= EXERCISE =
The count of lines below that include the string "Gimmel" is the whole answer; write it alone.

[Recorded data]
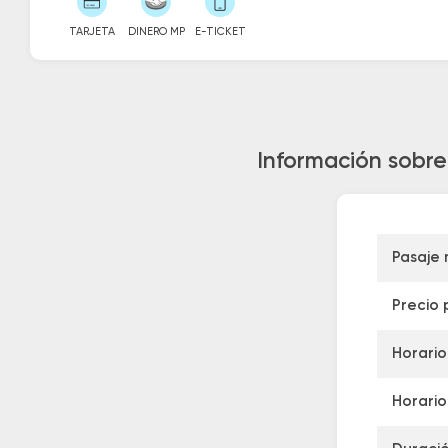
TARJETA
DINERO MP
E-TICKET
Información sobre
Pasaje
Precio 
Horario
Horario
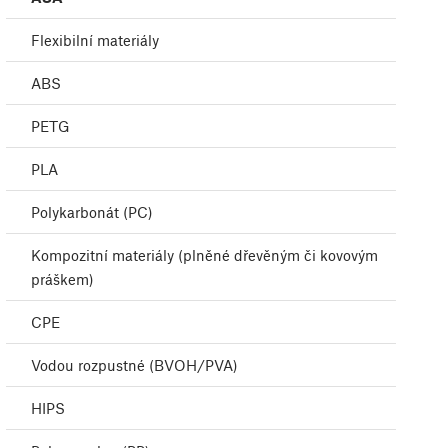
Flexibilní materiály
ABS
PETG
PLA
Polykarbonát (PC)
Kompozitní materiály (plněné dřevěným či kovovým
práškem)
CPE
Vodou rozpustné (BVOH/PVA)
HIPS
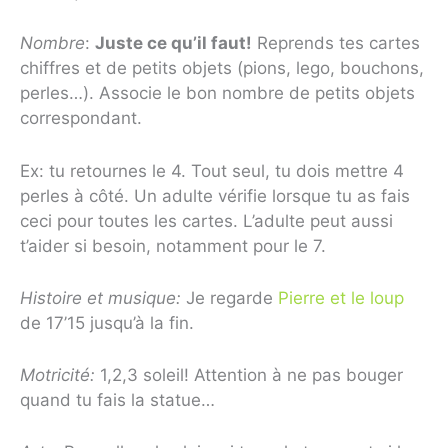
Nombre
:
Jus
te ce qu’il faut!
Reprends tes cartes
chiffres et de petits objets (pions, lego, bouchons,
perles…). Associe le bon nombre de petits objets
correspondant.
Ex: tu retournes le 4. Tout seul, tu dois mettre 4
perles à côté. Un adulte vérifie lorsque tu as fais
ceci pour toutes les cartes. L’adulte peut aussi
t’aider si besoin, notamment pour le 7.
Histoire et musique:
Je regarde
Pierre et le loup
de 17’15 jusqu’à la fin.
Motricité:
1,2,3 soleil! Attention à ne pas bouger
quand tu fais la statue…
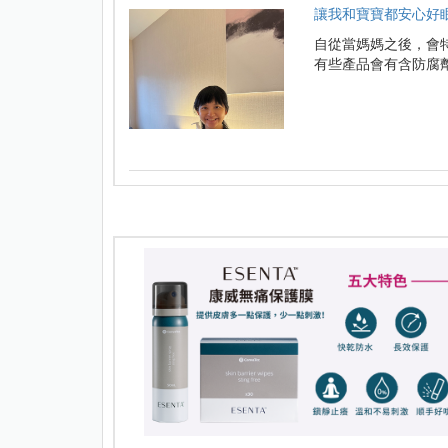
讓我和寶寶都安心好眠
自從當媽媽之後，會
有些產品會有含防腐劑或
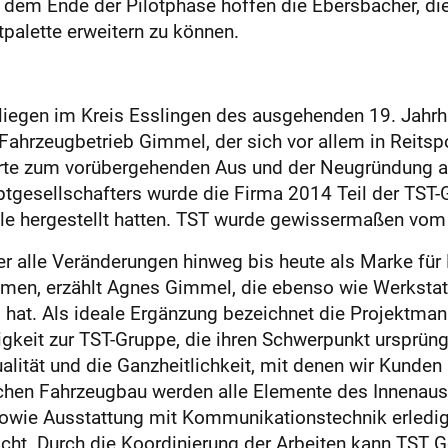
 dem Ende der Pilotphase hoffen die Ebersbacher, d
ktpalette erweitern zu können.
liegen im Kreis Esslingen des ausgehenden 19. Jahr
ahrzeugbetrieb Gimmel, der sich vor allem in Reits
ührte zum vorübergehenden Aus und der Neugründung a
gesellschafters wurde die Firma 2014 Teil der TST-G
ile hergestellt hatten. TST wurde gewissermaßen vom
 alle Veränderungen hinweg bis heute als Marke für 
en, erzählt Agnes Gimmel, die ebenso wie Werkstattl
b hat. Als ideale Ergänzung bezeichnet die Projektma
gkeit zur TST-Gruppe, die ihren Schwerpunkt ursprün
ualität und die Ganzheitlichkeit, mit denen wir Kunden 
hen Fahrzeugbau werden alle Elemente des Innenausb
sowie Ausstattung mit Kommunikationstechnik erledig
. Durch die Koordinierung der Arbeiten kann TST Ge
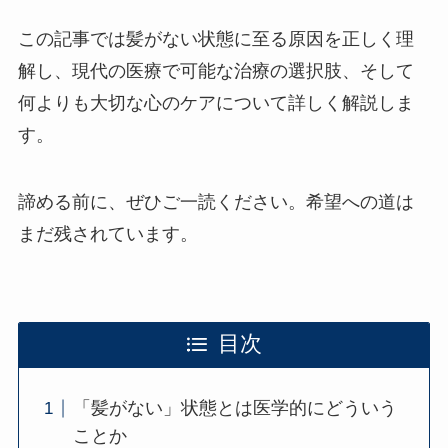
この記事では髪がない状態に至る原因を正しく理
解し、現代の医療で可能な治療の選択肢、そして
何よりも大切な心のケアについて詳しく解説しま
す。
諦める前に、ぜひご一読ください。希望への道は
まだ残されています。
目次
「髪がない」状態とは医学的にどういう
ことか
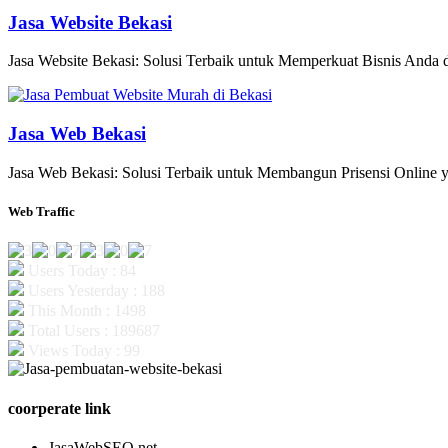
Jasa Website Bekasi
Jasa Website Bekasi: Solusi Terbaik untuk Memperkuat Bisnis Anda di
Jasa Web Bekasi
Jasa Web Bekasi: Solusi Terbaik untuk Membangun Prisensi Online y
Web Traffic
Users Today : 84
Users Yesterday : 188
This Month : 1498
Total Users : 189687
Views Today : 99
coorperate link
JasaWebSEO.net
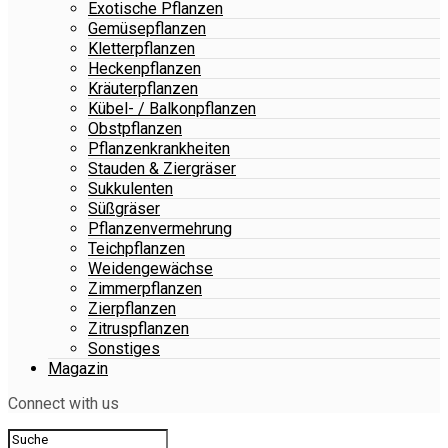
Exotische Pflanzen
Gemüsepflanzen
Kletterpflanzen
Heckenpflanzen
Kräuterpflanzen
Kübel- / Balkonpflanzen
Obstpflanzen
Pflanzenkrankheiten
Stauden & Ziergräser
Sukkulenten
Süßgräser
Pflanzenvermehrung
Teichpflanzen
Weidengewächse
Zimmerpflanzen
Zierpflanzen
Zitruspflanzen
Sonstiges
Magazin
Connect with us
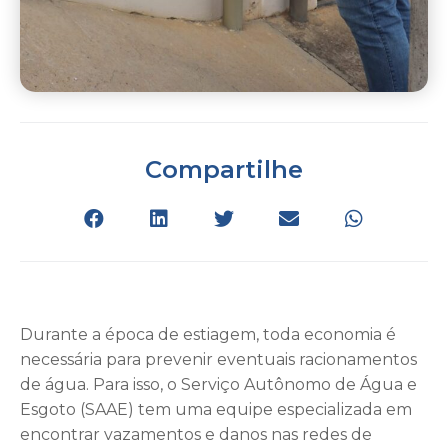
Compartilhe
Durante a época de estiagem, toda economia é
necessária para prevenir eventuais racionamentos
de água. Para isso, o Serviço Autônomo de Água e
Esgoto (SAAE) tem uma equipe especializada em
encontrar vazamentos e danos nas redes de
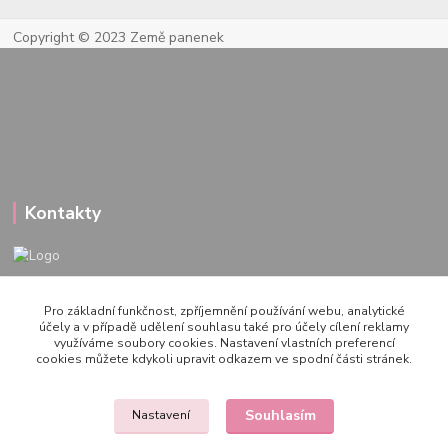
Copyright © 2023 Země panenek
Kontakty
722 000 724
Pro základní funkčnost, zpříjemnění používání webu, analytické
PO-PÁ 10-20h., SO+NE 14-20h.
účely a v případě udělení souhlasu také pro účely cílení reklamy
využíváme soubory cookies. Nastavení vlastních preferencí
zemepanenek@gmail.com
cookies můžete kdykoli upravit odkazem ve spodní části stránek.
Souhlasím
Nastavení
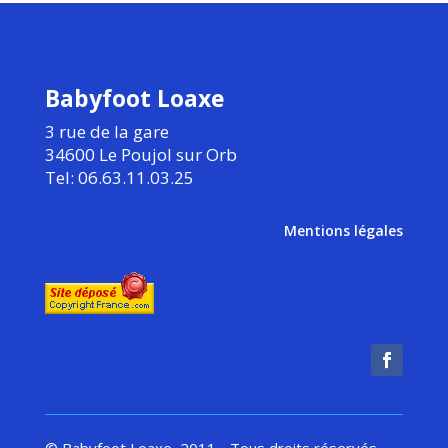
Babyfoot Loaxe
3 rue de la gare
34600 Le Poujol sur Orb
Tel: 06.63.11.03.25
Mentions légales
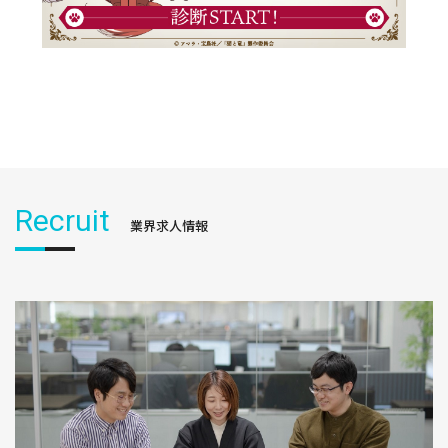
Recruit
業界求人情報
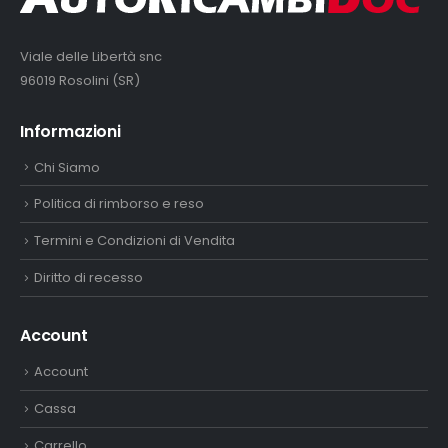
Viale delle Libertà snc
96019 Rosolini (SR)
Informazioni
Chi Siamo
Politica di rimborso e reso
Termini e Condizioni di Vendita
Diritto di recesso
Account
Account
Cassa
Carrello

= ANSWER TO THE EXERCISE =
2